Open Taxxian opened 6 years ago
hi, thanks for the feedback! I didn't realize it was that bad at 1920x1200 (based on the ~3 screenshots i tested a long time ago) 1) ImageMagick: judging from the wiki page it looks like the tool for a task like this. I haven't thought about using an external program before. i do SOME preprocessing inside Java (you can see how that looks on the preview tab - that also shows the raw trace result without dictionary correction). i will have a look at it. 2) I'm kinda ashamed that i didn't think of that myself ;-) But I'll have to talk to Scurro if there's a better way to get the player names than grabbing ~1700 pages. I never planned to import ALL the data. 3) That one i actually thought of before ;-) But i'm pissed at my own data and processing model, because they way the Leaderboard stat is set up i'm unable to calculate an average. i'll have to rework that completely (probably together with a new importer for the leaderboard data)
but sadly i can't put a lot of time into this project (or MWO for that matter), so progress will be slow :-/
Hello, I got a Jarls List Dump from Scurro, made a wordlist and put in in but it does not seem like he is using it :-( (I edited the api_config but OCR does not improve) Since the wordlist is one word a line and many playernames have whitespaces I am not absolutely convinced it will work anyways
Some ideas to get it working quickly: (I have virtually no experience with Java, so doing it would take me a hell lot longer than you^^)
Should you think you wont have any time for this in the next days please inform me I will try to hack something myself than (but it wont be good^^)

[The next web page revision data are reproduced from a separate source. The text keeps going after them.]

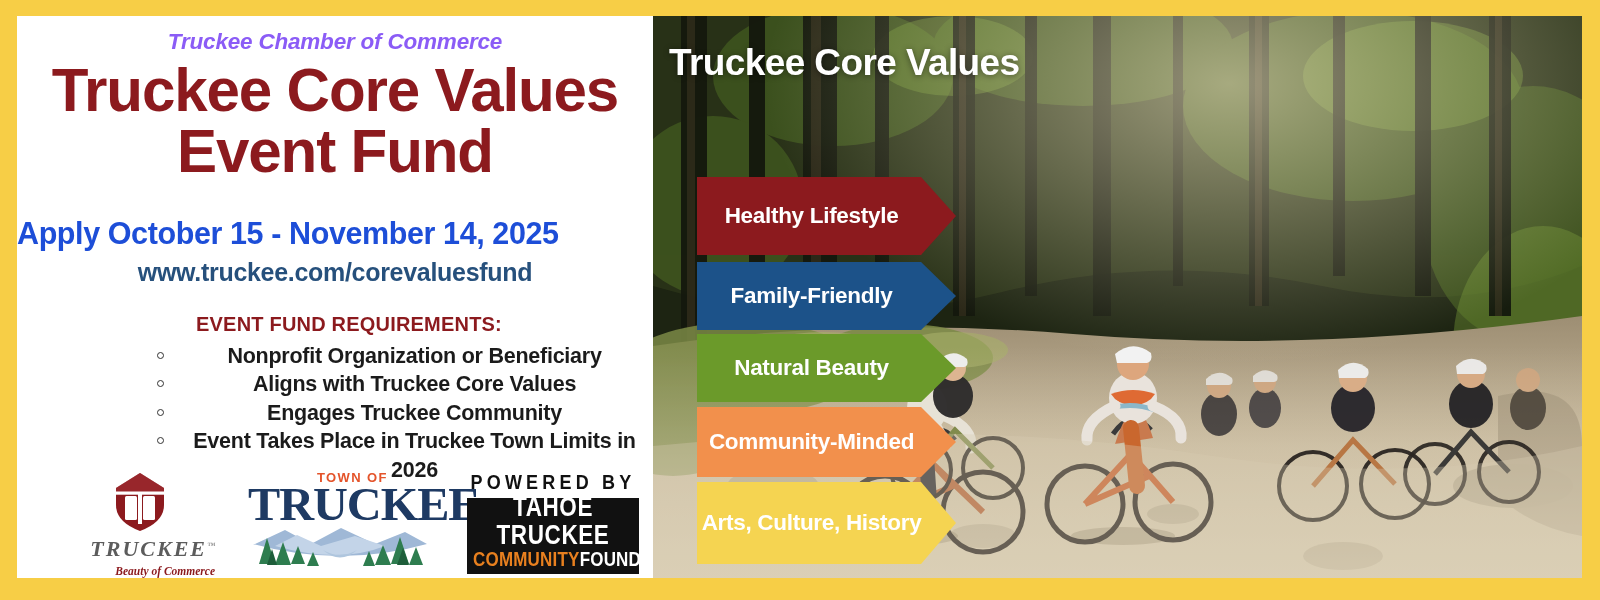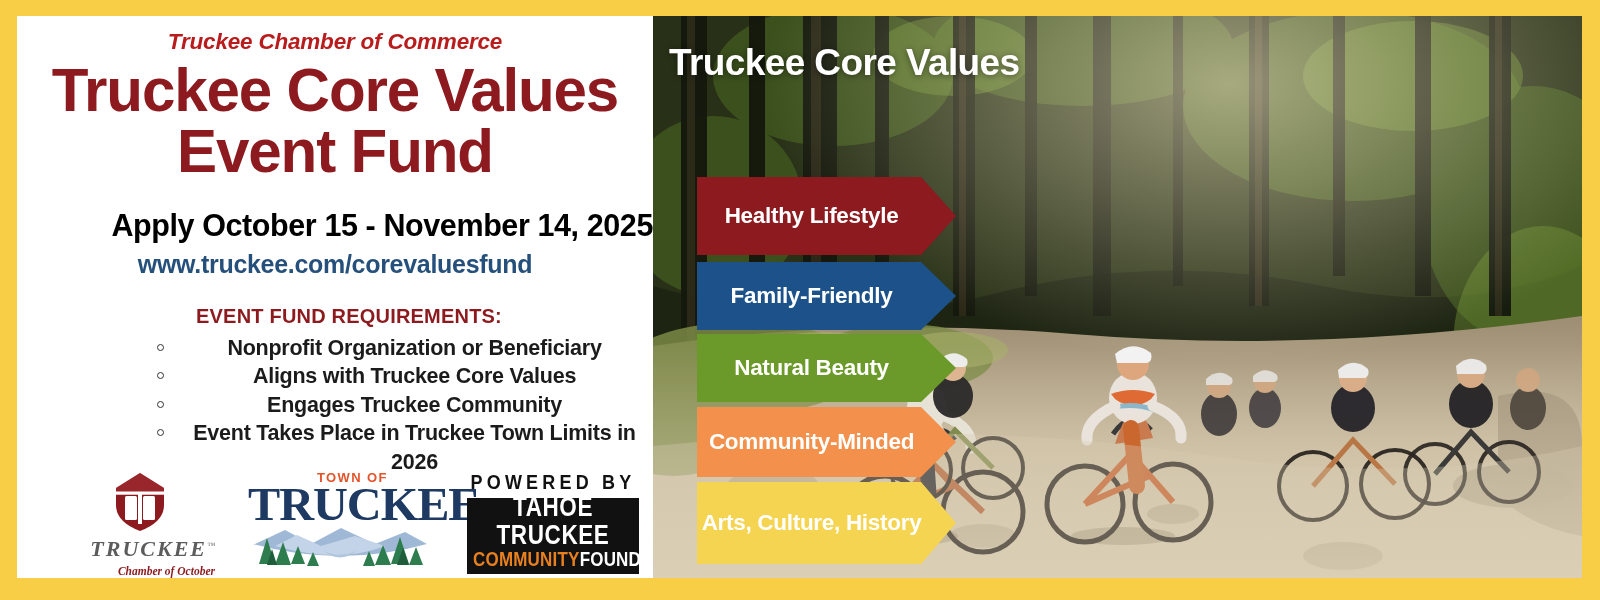--- a/index.html
+++ b/index.html
@@ -20,39 +20,39 @@
     width:636px; height:562px;
     background:#ffffff;
     overflow:hidden;
   }
   .kicker{
     text-align:center;
     margin-top:13px;
     font-style:italic;
     font-weight:bold;
     font-size:22.5px;
-    color:#b91c1c;
+    color:#8b5cf6;
     letter-spacing:-0.2px;
   }
   .headline{
     text-align:center;
     margin-top:4px;
     font-weight:bold;
     font-size:62px;
     line-height:0.99;
     color:#8C1A1E;
     letter-spacing:-1.2px;
     transform:scaleX(0.97);
   }
   .apply-line{
-    text-align:right;
-    margin-top:26px;
+    text-align:left;
+    margin-top:34px;
     font-weight:bold;
     font-size:30.5px;
-    color:#000000;
+    color:#1d4ed8;
     letter-spacing:-0.4px;
   }
   .url-line{
     text-align:center;
     margin-top:7px;
     font-weight:bold;
     font-size:25px;
     color:#26507C;
     letter-spacing:-0.3px;
   }
@@ -244,21 +244,21 @@
           <svg viewBox="0 0 52 60" width="52" height="60">
             <path d="M26 1 L50 16 L50 33 Q50 50 26 59 Q2 50 2 33 L2 16 Z" fill="#8C1A1E"></path>
             <path d="M26 1 L50 16 L50 20 L2 20 L2 16 Z" fill="#a33236" opacity=".55"></path>
             <rect x="11" y="24" width="12" height="24" rx="1.5" fill="#ffffff"></rect>
             <rect x="29" y="24" width="12" height="24" rx="1.5" fill="#ffffff"></rect>
             <rect x="24" y="22" width="4" height="30" fill="#ffffff"></rect>
             <rect x="2" y="19.5" width="48" height="3.2" fill="#ffffff"></rect>
           </svg>
         </div>
         <div class="chamber-word"><span>TRUCKEE</span><span class="tm">™</span></div>
-        <div class="chamber-sub">Chamber of October</div>
+        <div class="chamber-sub">Beauty of Commerce</div>
       </div>
 
       <div class="logo-town">
         <div class="town-of">TOWN OF</div>
         <div class="town-truckee">TRUCKEE</div>
         <div class="town-scene">
           <svg viewBox="0 0 190 42" width="190" height="42" preserveAspectRatio="none">
             <path d="M0 14 Q95 52 190 14 L190 42 L0 42 Z" fill="#ffffff"></path>
             <path d="M10 20 L40 6 L66 20 L96 4 L130 20 L160 8 L182 20 Q95 44 8 20 Z" fill="#9FB8D6"></path>
             <path d="M30 22 L52 11 L76 22 L110 12 L140 22 Q95 40 30 22 Z" fill="#C3D4E8"></path>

Thanks a lot for all your work
Taxxian
hi i never got it to work via api_config, so all whitelists are done at runtime (although only character lists for the tracer, wordlist is done manually after tracing). in the beginning i tried "training" tesseract, but soon gave up on it :-/
while i'm glad to see you're enthusiastic, this is also the reason why i never actually made it public. It's more of a "when i'm in the mood" project, and ATM i am not :-(
new update! so in regard to the original points: 1) i reworked the image preprocessing quite a bit. hopefully for the better :-) (while searching on google for some testable HD screenshots i found quite a lot that have been contrast-enhanced or something. screws up the color filters->screws up the OCR)
2)i thought about it some more and i can not find a solution how to distinguish between "new" players and OCR fails. Just changing it to the "next possible" name is just wrong.
3)Found a better way to integrate the Jarl's data :-) this enables all calculations on that and therefore lots of new stats :-) including average/median rank and rank per team. if i missed some useful ones, tell me.
don't forget to enable the new stats on the settings tab :-)
I'd like to hear back if this improved the tracing on you screenshots (if not could you please upload the screenshots somewhere, so i have something concrete to test)
Hello, thanks for your great tool!
I like your tool but my uncompressed 1920x1200 Steam screenshots produce so many errors that not even a single name in a random game is correct.
My workarround: Install ImageMagick and convert the screenshot: magick screen.png -filter Hamming -resize 200% screen.png That gets me to about 80% of the playernames correctly ocr´d.
What you can do: Simply read all the PlayerNames from the Jarls List and use them as a dictionary for you ocr library. That would probably lead to 99% correct identification.
What else I would want? Some more statistics, like average Jarl tank per team would be nice.